1. Computerisation: To keep pace with the modern times, a massive computerisation work has been taken up under CGHS in collaboration with the National Informatics Centre. Computerisation of the CGHS will result in lesser waiting period for beneficiaries at the dispensaries; online placement indents on local chemists, availability of patients profiles; availability of medicine, drugs usage pattern, which enable the CGHS to prepare a realistic of formulary drugs; reduction in use of paper; removal of jurisdictional restriction (as regard the dispensaries) for the beneficiaries, etc.

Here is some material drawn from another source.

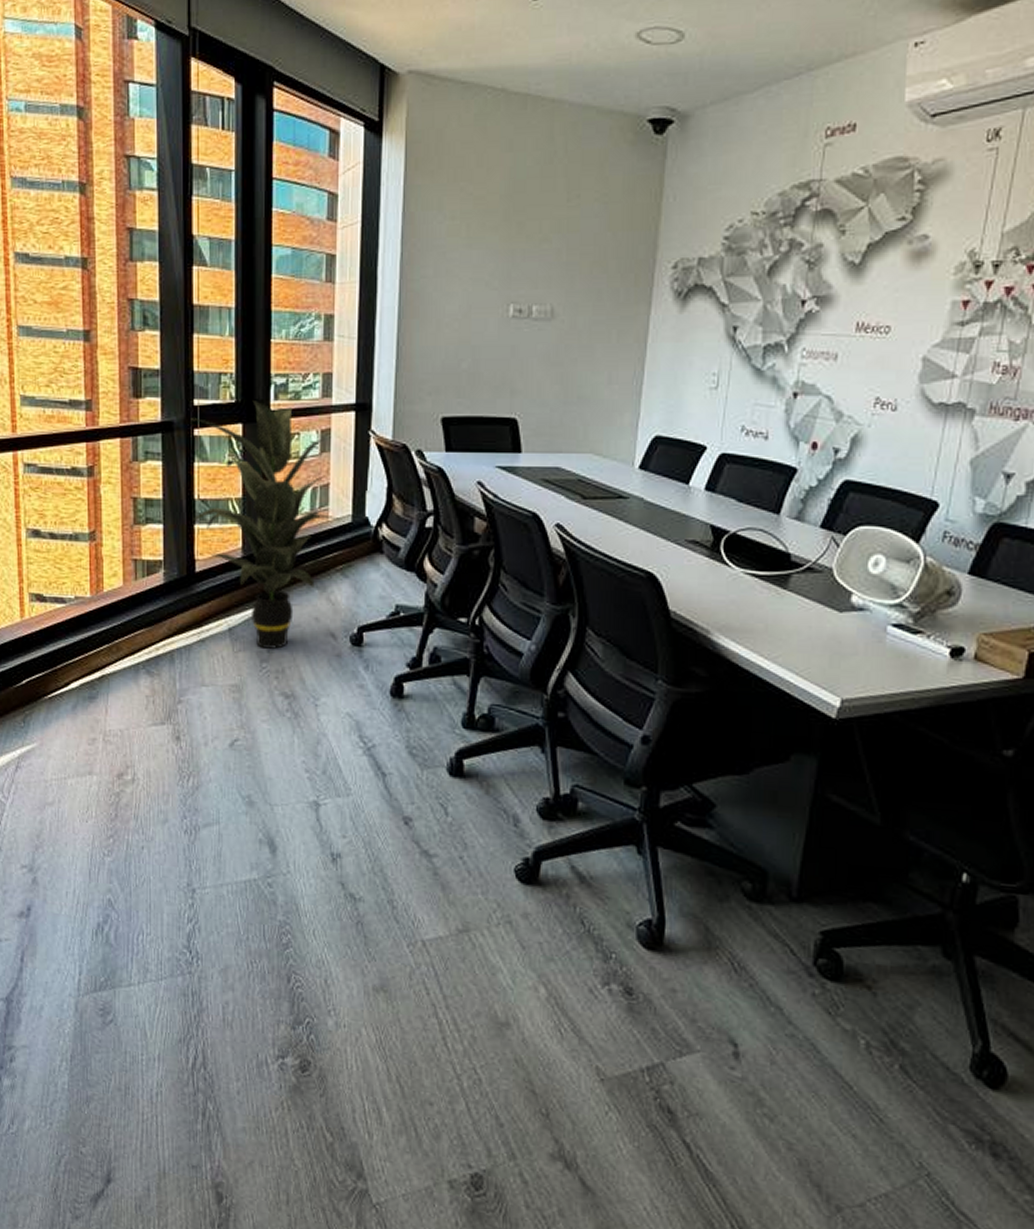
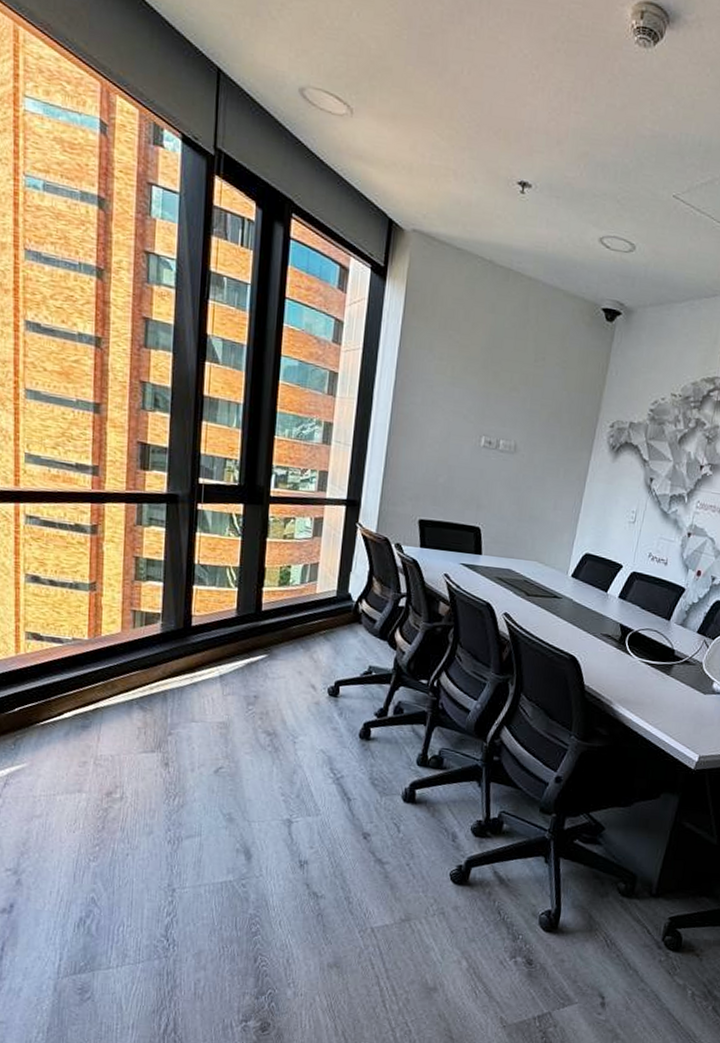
indoor plant: present [191,401,344,649] -> none [191,486,330,695]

2. Introduction of Plastic cards: As part of the computerisation process, it has been decided to plastics cards individually to each beneficiary of the CGHS. This will enable beneficiaries to avail CGHS facility in any city
should they happen to be in that city either on official work or on leave. Inter city treatment will be possible after all cities are computerised and networked.
3. Accreditation of hospitals with National Accreditation Board for hospitals and health care providers (NABH) and lapse with National Accreditation Board for Testing and Caliberation Laboratories (NABL): With a view to providing better quality treatment to CGHS beneficiaries, it was decided that only those private hospitals and diagnostic centres would be empanelled under the CGHS, as have been cleared by the quality Council of India after it carried out inspection of the facilities available at these hospitals and diagnostic centres. It may been decided all the hospitals and laboratories on the panel of CGHS have to get certificates issued by the NABH / NADL under the quality council of India.
4. Medical Audit of Hospital Bills is an important exercise to assess the quality of services offered and expenditure incurred. In order to be sure that the bills raised by private empanelled hospitals are genuine and that the beneficiaries were required to undergo only that treatment as was required and that the hospital has not forced the beneficiary to undergo unnecessary tests / treatment at the hospital. The job of the medical audit of Hospital bills has been outsourced to TPAs.
5. Holding of Claims Adalats: Complaints were received in the CGHS and in the Ministry that old cases of reimbursement of medical expenses incurred by pensioners were pending for settlement for long time. It was decided that claims adalats be held in each Zonal office of CGHS, Delhi under the chairmanship of the Additional Directors of the respective zones. Claims adalats were held annually, in each zone (East, Central, South and North Zones) in Delhi, during 2007 and 2008 and over 95% of the claims were ettled in those adalats. Encorporated by the success in Delhi, all CGHS cities have been directed to hold claim adalats on annual basis.
6. Local Advisory Committees Local Advisory Committee meetings are held in each CGHS dispensary on second Saturday on the month attended by the Welfare Officer appointed by the Chief Welfare Officer, Department of Personnel & Training, representatives from pensioners associations, local chemists to resolve problems at dispensary level.
7. Decentralisation and delegation of powers: Ministries / departments have been delegated powers to handle all cases of reimbursement claims if no relaxation of rules was involved. Either they had powers to handle requests upto Rs. 2 Lakh and beyond that amount, the cases were referred to CGHS.
8. Rate contract for purchase of drugs: Dispensaries in Delhi have been permitted to place indent directly on the manufacturers on rate contract basis. The benefit of this arrangement is that dispensaries / CGHS do not have to carry huge inventory of medicines and indents can be placed on a monthly basis depending on the need.
This information was given by Minister for Health and Family Welfare Shri Ghulam Nabi Azad in written reply to a question raised in Rajya Sabha today.